AUSGEWÄHLTER TEXT —
Jetzt zuschlagen? Aktien ja - aber nicht wegen sinkender Inflation


Kapitalmarktanalyst Halver empfiehlt Hightech-Werte aus den USA und konjunkturabhängige Werte aus Europa.
(Foto: picture alliance / Ulrich Baumgarten)
Der Finanzmarkt hofft angesichts des überraschend großen Rückgangs der Inflationsraten auf sinkende Zinsen. Aktien erscheinen da mehr denn je als sinnvolle Geldanlage. Dafür gibt es allerdings noch günstigere Zeitpunkte als jetzt.
Der bekannteste Wall-Street-Index Dow Jones Industrial hat am Vorabend den höchsten Stand seit rund zwei Jahren erklommen, der DAX am Morgen die Marke von 16.300 Punkten übersprungen. Treiber ist die Hoffnung auf bald sinkende Zinsen, nachdem die Inflationsraten deutlich zurückgegangen sind. In Deutschland erreichte die Preissteigerung im November mit 3,2 Prozent den niedrigsten Stand seit rund zweieinhalb Jahren, in der Euro-Zone legten die Verbraucherpreise sogar nur noch um 2,4 Prozent zu. Der italienische Leitindex markierte am Donnerstag ein 15-Jahres-Hoch, der spanische Index stieg auf ein Fünf-Jahres-Hoch. Stehen für Anleger nun alle Zeichen auf Aktienkauf?
"Die sinkende Inflation könnte zu Zinssenkungen führen, das ist grundsätzlich gut für Aktien", sagt Stefan Riße, Kapitalmarktstratege des Vermögensverwalters Acatis, im Gespräch mit ntv.de. Robert Halver, der die Kapitalmarktanalyse der Baader Bank leitet, drückt es gegenüber ntv.de so aus: "Zinsen sind der klassische Feind der Aktien - wenn sie sinken, ist das für die Aktienmärkte positiv." Am Finanzmarkt wird mit dem Beginn der Zinssenkungsphase bereits im zweiten Quartal 2024 gerechnet. Auch Halver erwartet ab dem Frühjahr drei bis vier, wenn nicht mehr Zinssenkungen, sowohl in den USA als auch im Euroraum.

AUFGABEN —
**A)** Beantworte zum Text über Aktien und sinkende Inflation die folgenden Fragen:
(i) Welche Marke hat der DAX am Morgen übersprungen?
(ii) Wie hoch war die Preissteigerung in Deutschland im November?
(iii) Welche Funktion hat Stefan Riße?
**B)** Wiederhole aus dem Text über Aktien und sinkende Inflation wortgetreu die Stelle von „Jetzt zuschlagen? Aktien“ bis „alliance / Ulrich Baumgarten)“.

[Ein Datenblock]
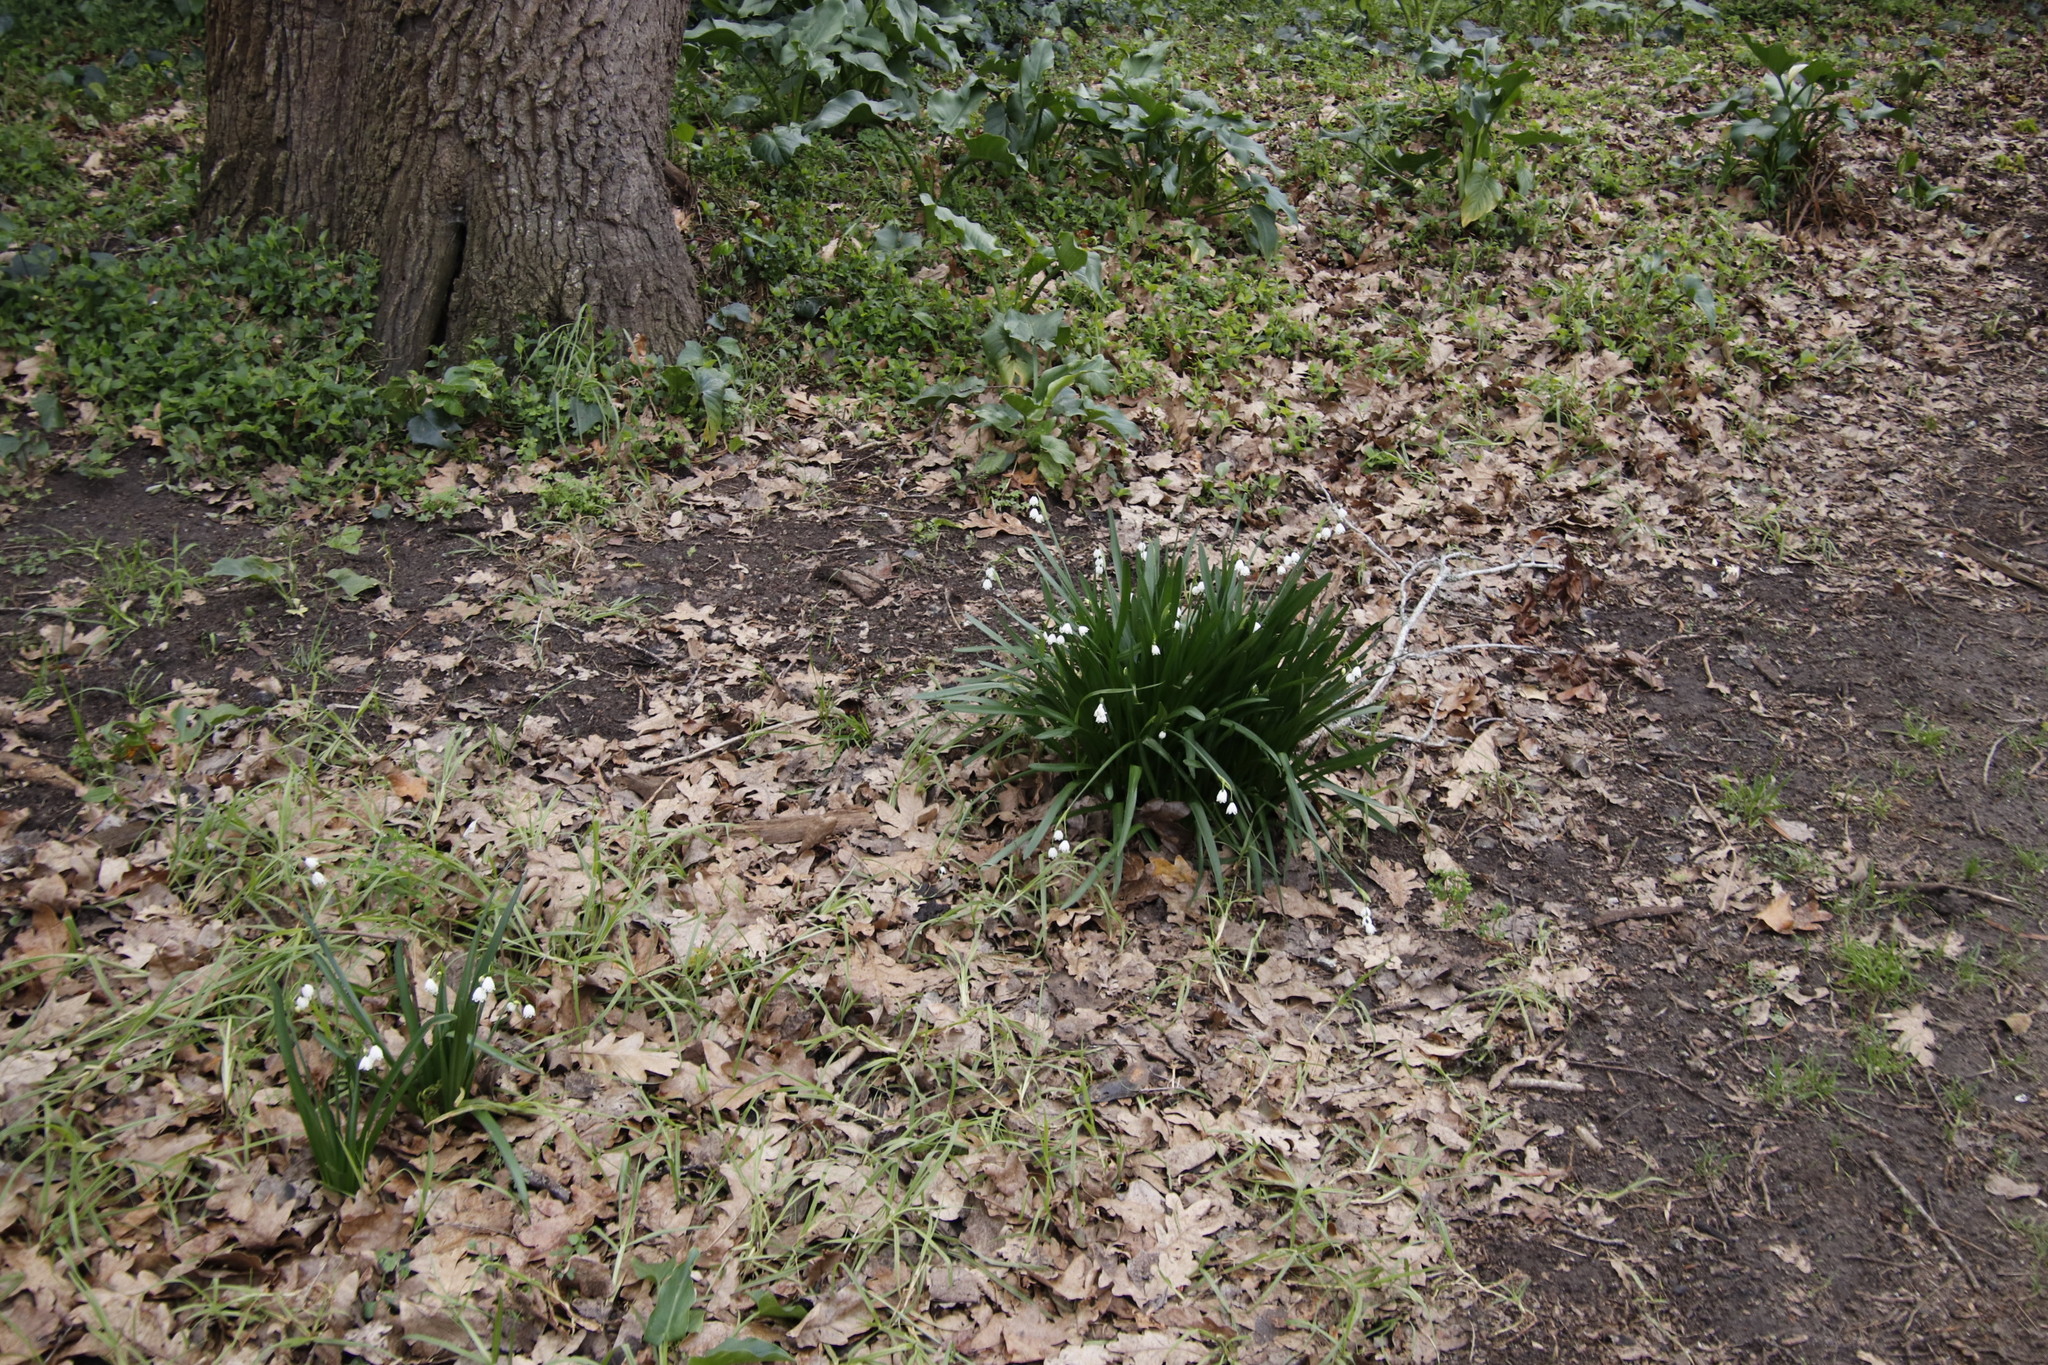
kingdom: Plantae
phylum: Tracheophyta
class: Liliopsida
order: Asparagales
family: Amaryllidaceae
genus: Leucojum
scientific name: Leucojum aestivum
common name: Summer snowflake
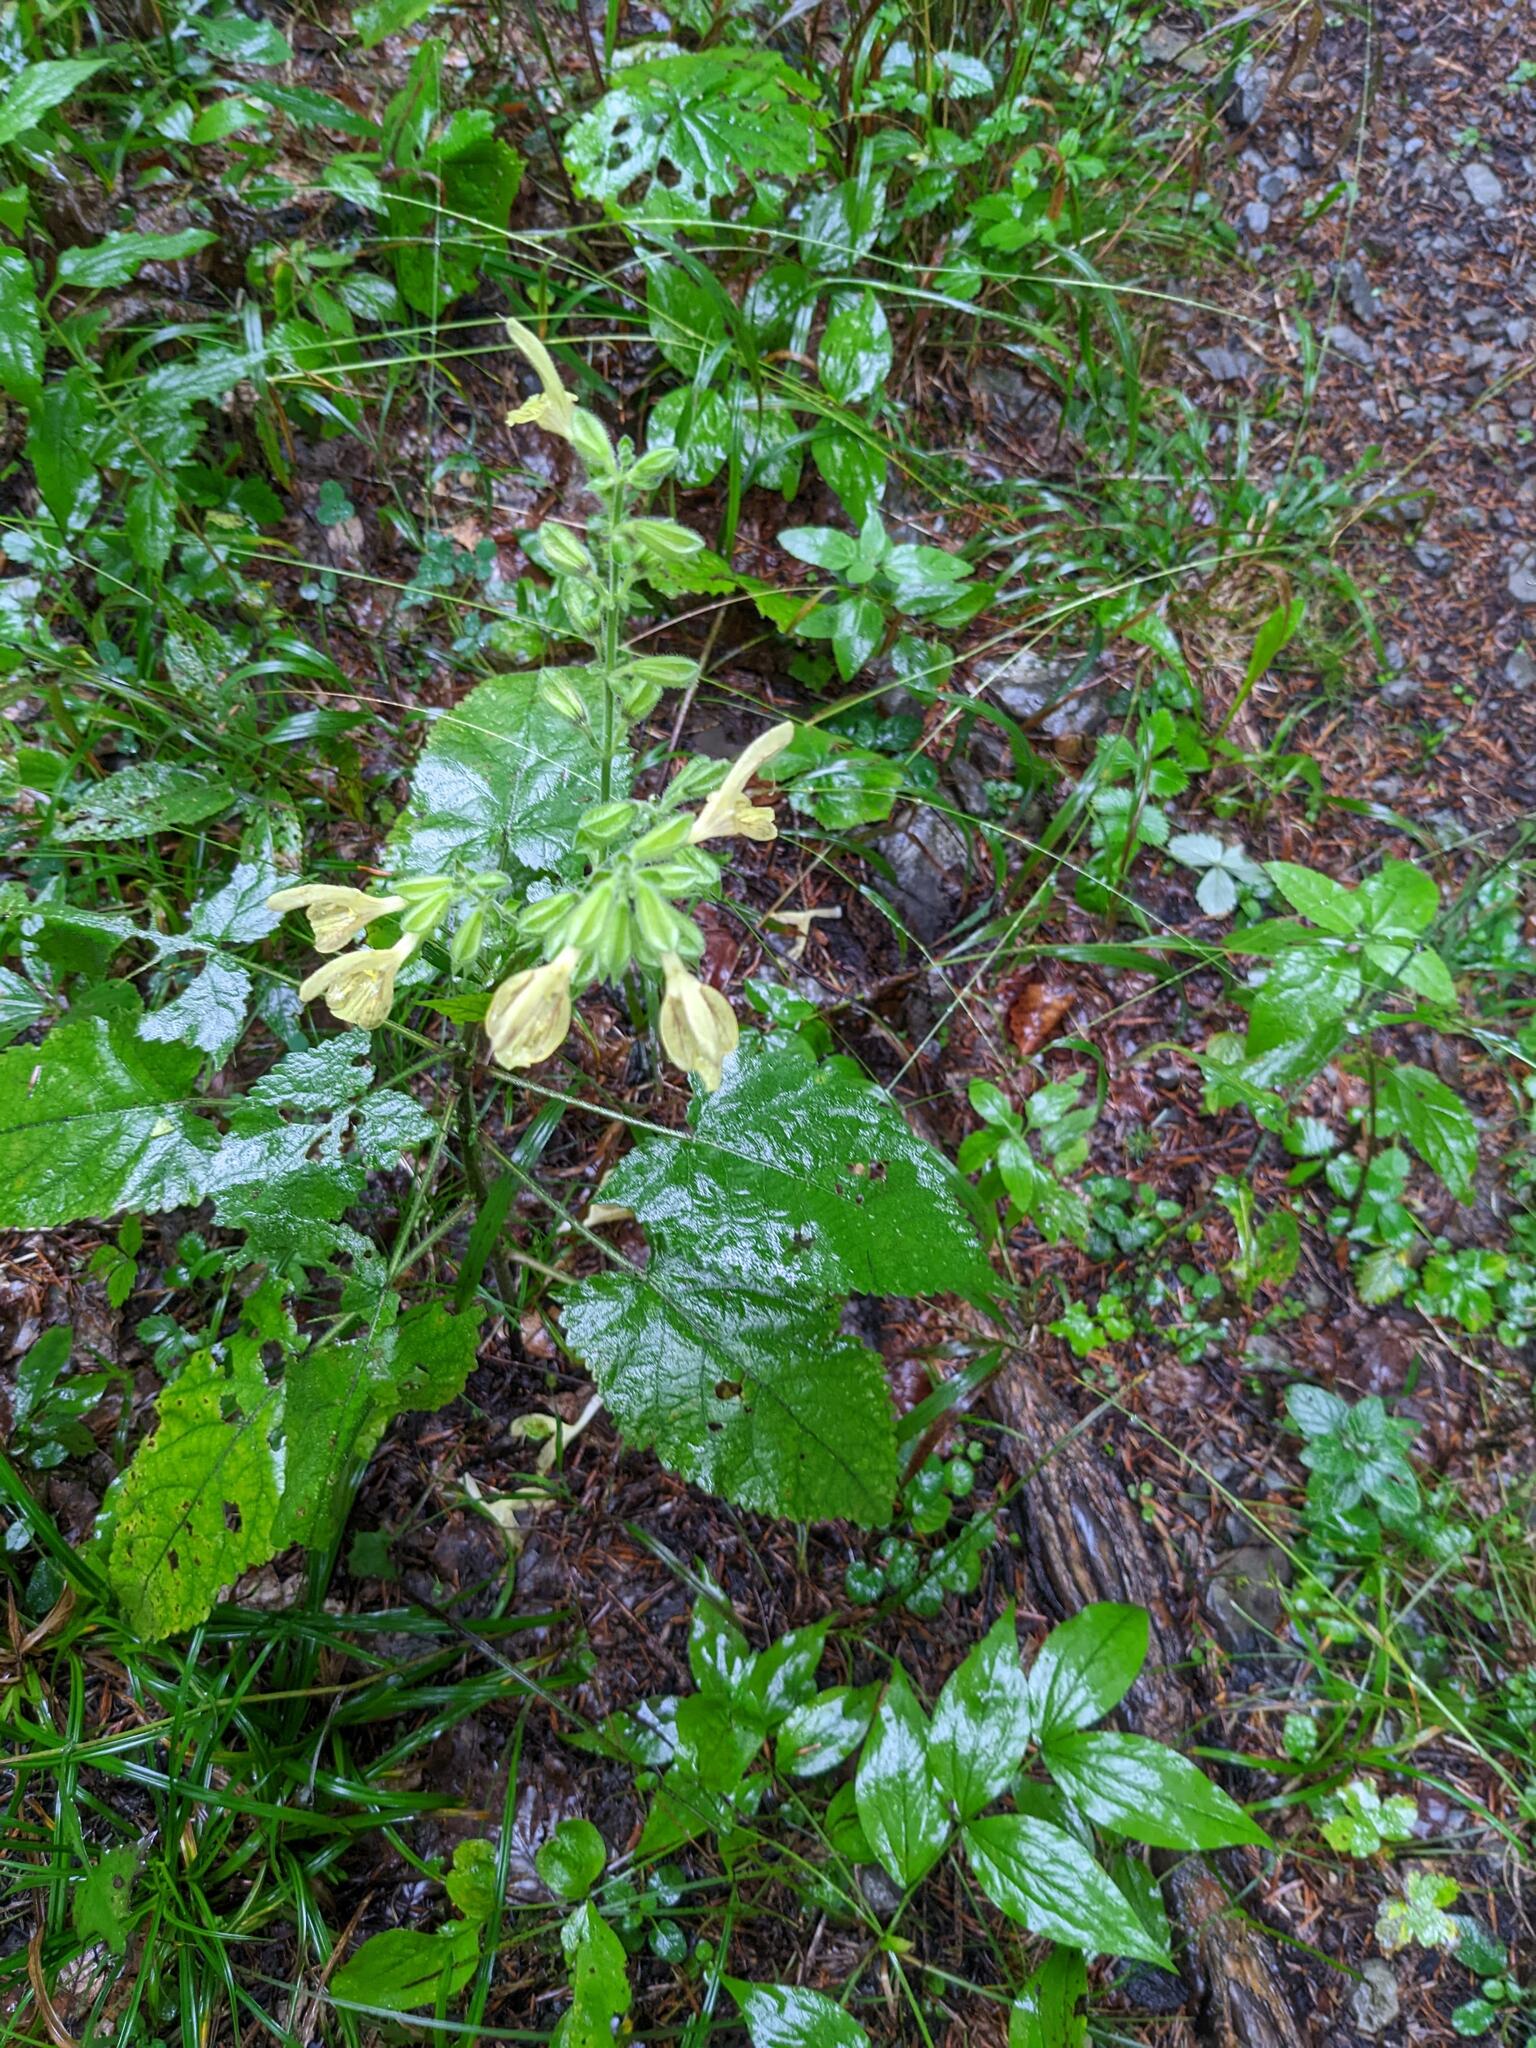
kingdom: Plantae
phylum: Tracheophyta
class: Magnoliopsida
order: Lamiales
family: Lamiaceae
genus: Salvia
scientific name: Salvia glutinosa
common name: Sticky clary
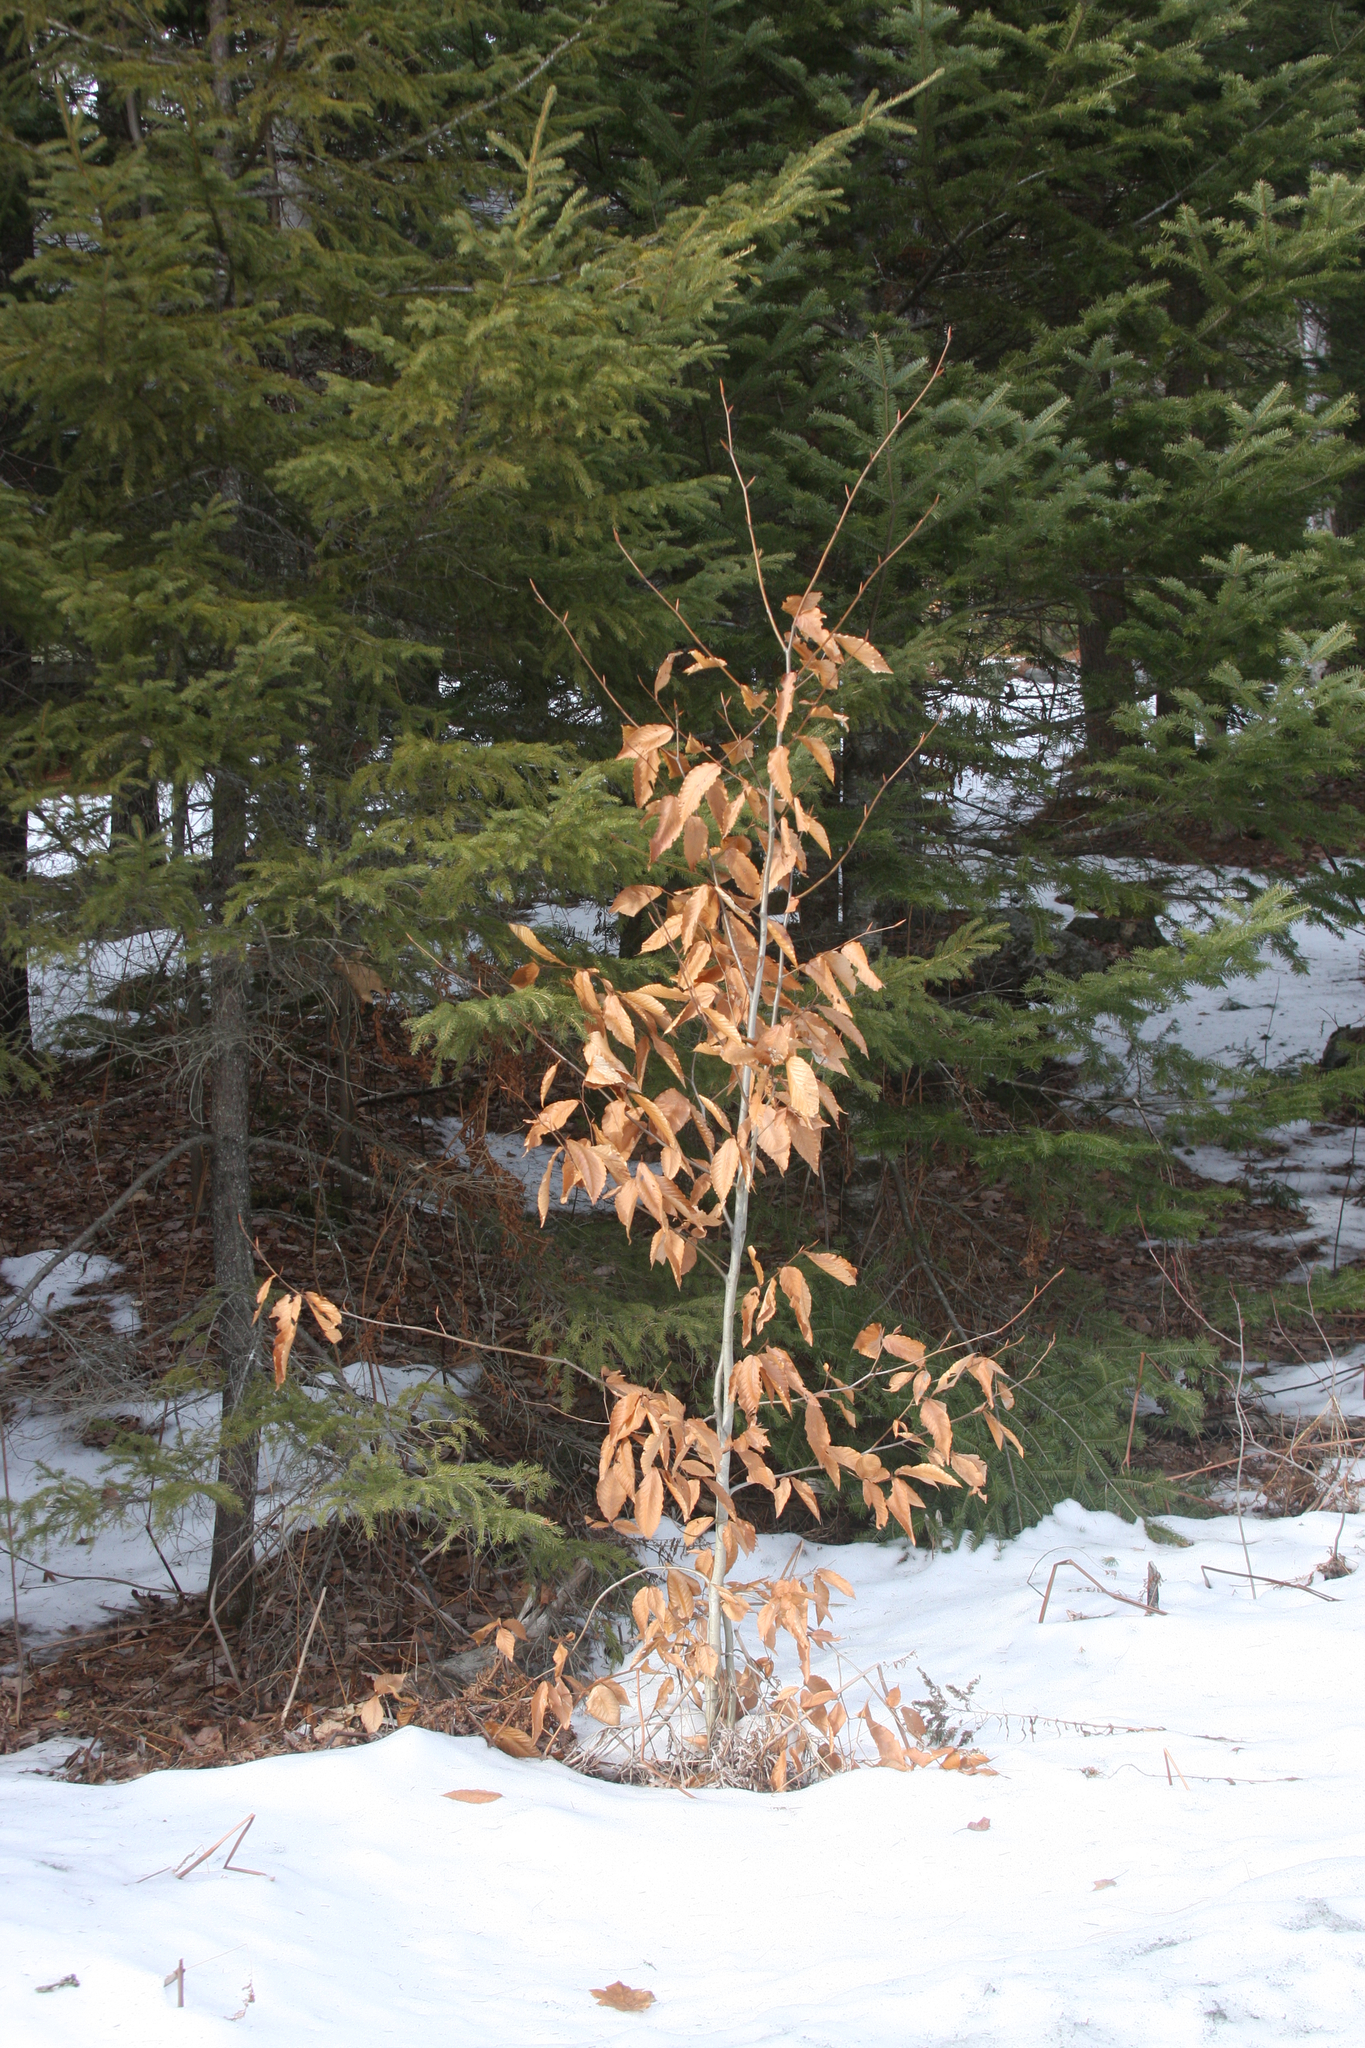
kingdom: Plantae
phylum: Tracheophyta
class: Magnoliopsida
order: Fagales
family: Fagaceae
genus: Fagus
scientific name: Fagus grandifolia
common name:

LÖSUNGEN —
**A)**
(i) Die Marke von 16.300 Punkten.
(ii) 3,2 Prozent.
(iii) Er ist Kapitalmarktstratege des Vermögensverwalters Acatis.

**B)**
Jetzt zuschlagen? Aktien ja - aber nicht wegen sinkender Inflation


Kapitalmarktanalyst Halver empfiehlt Hightech-Werte aus den USA und konjunkturabhängige Werte aus Europa.
(Foto: picture alliance / Ulrich Baumgarten)